Choć sprawa negocjacji handlowych i porozumienia z Unią Europejską miała być głównym tematem rozmów z premier Włoch, Trump stwierdził, że nie poświęcili wiele czasu na omówienie tej kwestii. Mimo to na wstępie spotkania zapewniał, że zawrze umowę z Europą.
Donald Trump zapewnia: będzie umowa
— Och, będzie umowa handlowa, na 100 proc. Dlaczego myślicie, że nie będzie? Oczywiście, że będzie umowa handlowa. Oni bardzo chcą ją zawrzeć. I zamierzamy zawrzeć umowę handlową. W pełni się tego spodziewam. I będzie to uczciwa umowa — mówił Trump.
Podczas spotkania w Gabinecie Owalnym ocenił jednak, że inne państwa chcą tego porozumienia bardziej niż on.
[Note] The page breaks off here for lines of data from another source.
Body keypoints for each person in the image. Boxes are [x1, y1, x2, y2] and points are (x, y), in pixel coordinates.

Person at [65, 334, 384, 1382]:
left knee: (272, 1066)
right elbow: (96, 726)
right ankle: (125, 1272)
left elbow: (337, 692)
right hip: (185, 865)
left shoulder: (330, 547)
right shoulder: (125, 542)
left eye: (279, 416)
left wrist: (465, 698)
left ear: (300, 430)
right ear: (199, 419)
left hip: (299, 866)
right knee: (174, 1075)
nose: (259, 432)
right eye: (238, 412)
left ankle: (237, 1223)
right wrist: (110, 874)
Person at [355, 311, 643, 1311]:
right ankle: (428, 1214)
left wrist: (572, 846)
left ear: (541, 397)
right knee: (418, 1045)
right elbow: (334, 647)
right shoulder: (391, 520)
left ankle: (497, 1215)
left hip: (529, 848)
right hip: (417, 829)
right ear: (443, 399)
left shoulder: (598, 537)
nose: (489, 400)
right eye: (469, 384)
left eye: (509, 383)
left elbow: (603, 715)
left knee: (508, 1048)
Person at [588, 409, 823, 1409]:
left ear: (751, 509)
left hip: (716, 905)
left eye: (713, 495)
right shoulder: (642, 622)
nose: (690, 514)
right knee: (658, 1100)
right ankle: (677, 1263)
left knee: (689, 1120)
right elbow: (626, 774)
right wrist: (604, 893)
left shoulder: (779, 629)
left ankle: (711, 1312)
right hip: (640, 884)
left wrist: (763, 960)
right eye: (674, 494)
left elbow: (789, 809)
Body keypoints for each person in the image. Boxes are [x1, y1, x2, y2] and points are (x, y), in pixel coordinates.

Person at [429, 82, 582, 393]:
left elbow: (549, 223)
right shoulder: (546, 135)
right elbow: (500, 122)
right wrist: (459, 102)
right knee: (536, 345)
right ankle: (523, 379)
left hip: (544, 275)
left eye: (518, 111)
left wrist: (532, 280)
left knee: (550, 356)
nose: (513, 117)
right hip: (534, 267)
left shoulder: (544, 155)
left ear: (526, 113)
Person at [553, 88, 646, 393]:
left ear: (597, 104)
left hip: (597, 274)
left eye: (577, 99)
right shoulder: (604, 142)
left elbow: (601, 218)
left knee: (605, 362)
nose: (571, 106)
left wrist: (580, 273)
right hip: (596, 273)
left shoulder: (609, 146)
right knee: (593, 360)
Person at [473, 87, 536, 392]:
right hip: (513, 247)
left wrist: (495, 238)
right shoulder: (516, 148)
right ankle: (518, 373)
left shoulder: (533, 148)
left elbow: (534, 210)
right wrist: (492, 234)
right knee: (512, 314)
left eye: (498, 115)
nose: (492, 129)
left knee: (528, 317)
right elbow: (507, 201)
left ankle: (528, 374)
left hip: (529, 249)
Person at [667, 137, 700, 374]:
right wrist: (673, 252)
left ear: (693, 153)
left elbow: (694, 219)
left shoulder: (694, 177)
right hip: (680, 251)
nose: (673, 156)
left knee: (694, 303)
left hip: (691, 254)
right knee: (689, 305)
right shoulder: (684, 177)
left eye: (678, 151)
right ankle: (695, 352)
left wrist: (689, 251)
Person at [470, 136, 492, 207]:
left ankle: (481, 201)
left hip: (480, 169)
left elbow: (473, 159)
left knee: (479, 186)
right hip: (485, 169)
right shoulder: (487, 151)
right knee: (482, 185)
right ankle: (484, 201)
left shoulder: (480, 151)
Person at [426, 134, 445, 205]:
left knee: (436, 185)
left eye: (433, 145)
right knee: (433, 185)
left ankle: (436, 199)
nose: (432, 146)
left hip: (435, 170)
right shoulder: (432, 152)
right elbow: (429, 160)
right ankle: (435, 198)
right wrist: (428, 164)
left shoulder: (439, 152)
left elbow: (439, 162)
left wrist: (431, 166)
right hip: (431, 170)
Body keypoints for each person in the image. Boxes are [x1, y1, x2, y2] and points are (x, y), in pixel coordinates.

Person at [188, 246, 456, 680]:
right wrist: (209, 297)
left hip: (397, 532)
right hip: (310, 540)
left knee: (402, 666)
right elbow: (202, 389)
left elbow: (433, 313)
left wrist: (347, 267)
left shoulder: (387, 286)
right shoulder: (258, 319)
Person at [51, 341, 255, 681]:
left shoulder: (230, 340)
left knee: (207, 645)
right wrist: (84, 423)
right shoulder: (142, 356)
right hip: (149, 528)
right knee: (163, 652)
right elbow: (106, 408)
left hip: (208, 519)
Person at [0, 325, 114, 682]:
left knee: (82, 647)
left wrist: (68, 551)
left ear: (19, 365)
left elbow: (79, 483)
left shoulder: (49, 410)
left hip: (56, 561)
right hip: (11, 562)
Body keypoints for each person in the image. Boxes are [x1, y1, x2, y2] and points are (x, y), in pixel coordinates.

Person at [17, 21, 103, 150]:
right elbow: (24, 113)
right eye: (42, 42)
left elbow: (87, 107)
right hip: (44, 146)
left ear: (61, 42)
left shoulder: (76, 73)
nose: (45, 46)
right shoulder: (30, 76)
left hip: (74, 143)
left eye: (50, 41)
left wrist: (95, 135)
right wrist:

Przed wizytą Meloni i ministrowie jej rządu zapowiadali, że będzie ona pośredniczką w rozmowach handlowych między USA i UE, korzystając z jej dobrych relacji z prezydentem USA. Podczas spotkania Meloni zapowiedziała, że Włochy zwiększą import gazu LNG z Ameryki, co jest jednym z żądań Waszyngtonu, a także że liczy na współpracę w energetyce jądrowej.
Powiedziała też, że Trump przyjął jej zaproszenie do odwiedzenia Rzymu w niedalekiej przyszłości.
Trump chwalił szefową włoskiego rządu, nazywając ją „jednym z prawdziwych przywódców na świecie”. Meloni podkreślała tymczasem, że wspólnie z Trumpem walczą przeciwko ideologii „woke” i nielegalnej imigracji. Kiedy Trump powiedział jednak później, że „nie jest fanem Europy”, jeśli chodzi o podejście do imigracji, Meloni zapewniła go, że myślenie w Europie na ten temat się zmienia.
Szefowa włoskiego rządu jeszcze w czwartek wróci do kraju, by już w piątek gościć wiceprezydenta USA J.D. Vance’a, który również obecny był na czwartkowym spotkaniu.